Towards understanding human actions out of context with the Mimetics dataset - Naver Labs Europe
loader image

This blog article describes our recent work on human action recognition, specifically on understanding actions out of context thanks to our new Mimetics dataset.

Progress in human action recognition …

Action recognition methods have recently obtained impressive results thanks to large-scale datasets, such as Kinetics400, which contains more than 300,000 video clips and covers 400 classes.  Methods based on deep neural networks with spatio-temporal convolutions [1,2] reach outstanding performance with approximately 75% top-1 accuracy and 95% top-5 accuracy. The resulting models transfer well to other video recognition tasks and datasets, however, the explanation behind such high performance remains unclear.

… thanks to context biases (scene, object)

We observed that most actions can actually be recognized from their context only. As an example, videos where the person have been masked out, as shown in the figures above,  can still be accurately classified..  without even seeing the person!  We retrained a model on this masked videos and obtained a top-1 accuracy of 65% on Kinetics!  This shows how much context can be leveraged by spatio-temporal CNNs designed for human action recognition.

Out-of-context human action

While this contextual information is certainly useful to predict human actions, it’s not sufficient to truly understand what’s happening in a scene. People have a more complete understanding of human actions and can even recognize them without any context, object or scene, the most obvious example being mimes.

To understand action in out-of-context scenarios, i.e. when object and scene are absent or misleading, action recognition can only rely on body language captured by human pose and motion.
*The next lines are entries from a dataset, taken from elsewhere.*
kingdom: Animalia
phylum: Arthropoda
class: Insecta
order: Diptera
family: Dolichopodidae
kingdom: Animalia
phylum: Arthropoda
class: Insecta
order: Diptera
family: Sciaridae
While 3D action recognition (i.e. action recognition from skeleton data) has been well studied in the community, its application has been limited to constrained scenarios where accurate ground-truth body poses can be acquired through a motion capture system. In this work, we propose to compare the performance of pose-based action recognition methods and spatio-temporal CNNs in out-of-context scenarios.

To analyse the understanding of human actions in out-of-context scenarios, we introduce the Mimetics dataset that contains 713 Youtube video clips of mimed actions for a subset of 50 classes of the Kinetics400 dataset. You can evaluate on Mimetics methods that have been trained on Kinetics, and see how well they perform out-of-context.
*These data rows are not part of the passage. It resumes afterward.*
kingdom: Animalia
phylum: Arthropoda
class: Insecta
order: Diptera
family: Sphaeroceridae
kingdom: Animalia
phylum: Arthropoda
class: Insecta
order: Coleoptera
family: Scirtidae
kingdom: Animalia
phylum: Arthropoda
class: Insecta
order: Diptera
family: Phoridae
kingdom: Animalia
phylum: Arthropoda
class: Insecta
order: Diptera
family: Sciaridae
Pose-based action recognition in the wild

As a 3D action recognition baseline, we developped an intuitive pipeline where 3D poses are extracted using LCR-Net++ [3], before applying a state-of-the-art skeleton-based action recognition method [4].
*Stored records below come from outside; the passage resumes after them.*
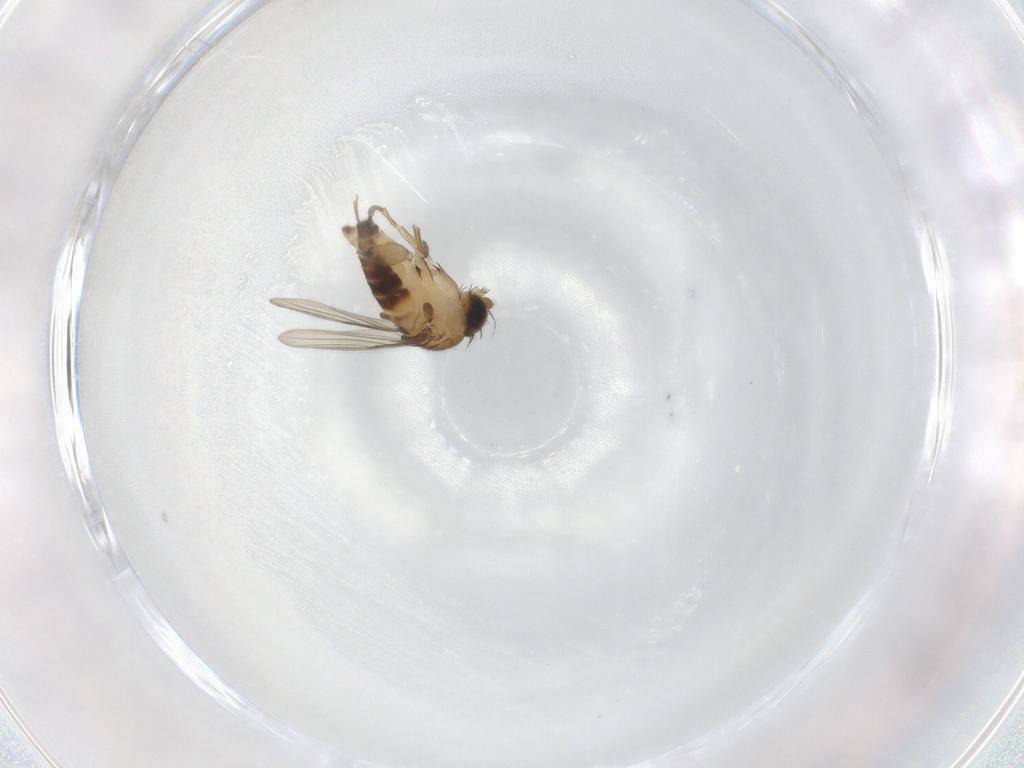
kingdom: Animalia
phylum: Arthropoda
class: Insecta
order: Diptera
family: Phoridae
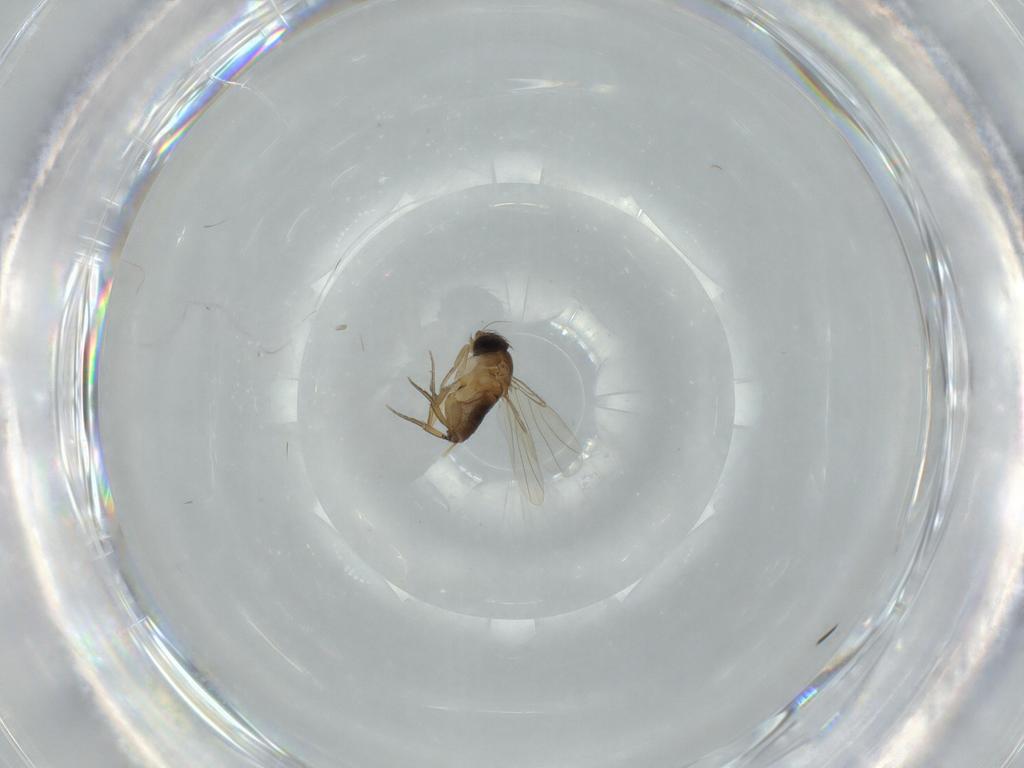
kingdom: Animalia
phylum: Arthropoda
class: Insecta
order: Diptera
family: Phoridae
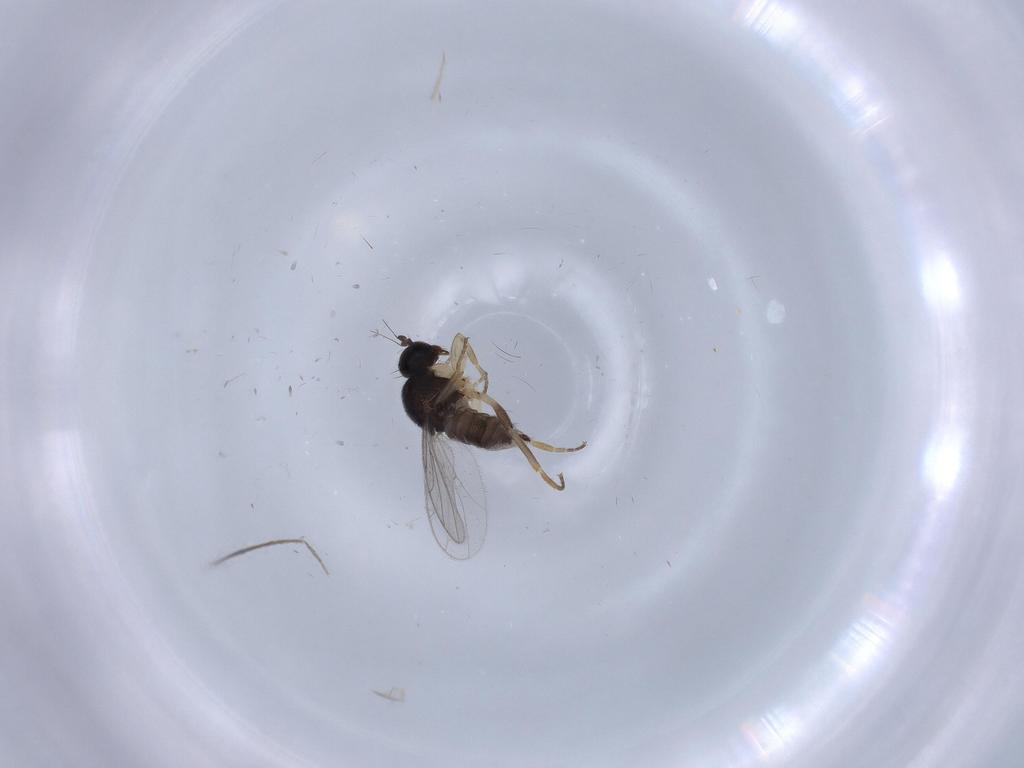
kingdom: Animalia
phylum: Arthropoda
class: Insecta
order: Diptera
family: Hybotidae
This method, based on explicit body keypoint localisation, might suffer from noisy estimations of 3D poses in the wild (due to abrupt camera motion, motion blur, ambiguous poses etc.) so we also benchmark an approach where poses are not explicitly estimated. To do so, we use the features learned for the pose estimation task and transfer them to an action recognition pipeline. We denote this approach as implicit pose representation.

Overview of results

  • Implicit pose representation performs better than explicit body keypoint representations for action recognition in the wild
  • Recognizing out-of-context actions while training on Kinetics is hard: RGB 3D CNN obtains 8.6% top-1 accuracy, Flow 3D CNN 11.8% and the implicit pose representation 14.3%. In the left example below, we observe that the fact that the piano is covered by a table cloth, makes the RGB model confuse it with a massage table, explaining the “massage back” prediction while the correct prediction can be made using optical flow or implicit poses.
implicit poses: playing piano RGB: massage back Flow: playing piano
implicit poses: shooting goal RGB: playing badminton Flow: dancing ballet
  • One reason for the low performance is that mimed artists tend to exaggerate the movements.

 

  • 3D CNNs model fail when object and/or scene are not relevant while implicit poses are less sensitive to this aspect
  • 3D CNNs have less difficulty for actions where there’s no object or a small object is involved in the action : the model therefore focuses more on the humans than on the context

 

 

 

 

 

 

 

 

 

 

 

 

 

 

 

 

 


References

[1] Joao Carreira and Andrew Zisserman. Quo vadis, action recognition? A new model and the Kinetics dataset. In CVPR, 2017.

[2] Christoph Feichtenhofer, Haoqi Fan, Jitendra Malik, and Kaiming He. Slowfast networks for video recognition. In ICCV, 2019.

[3] Gregory Rogez, PhilippeWeinzaepfel, and Cordelia Schmid. LCR-Net++: Multi-person 2D and 3D pose detection in natural images. IEEE trans. PAMI, 2019.

[4] Sijie Yan, Yuanjun Xiong, and Dahua Lin. Spatial temporal graph convolutional networks for skeleton-based action recognition. In AAAI, 2018.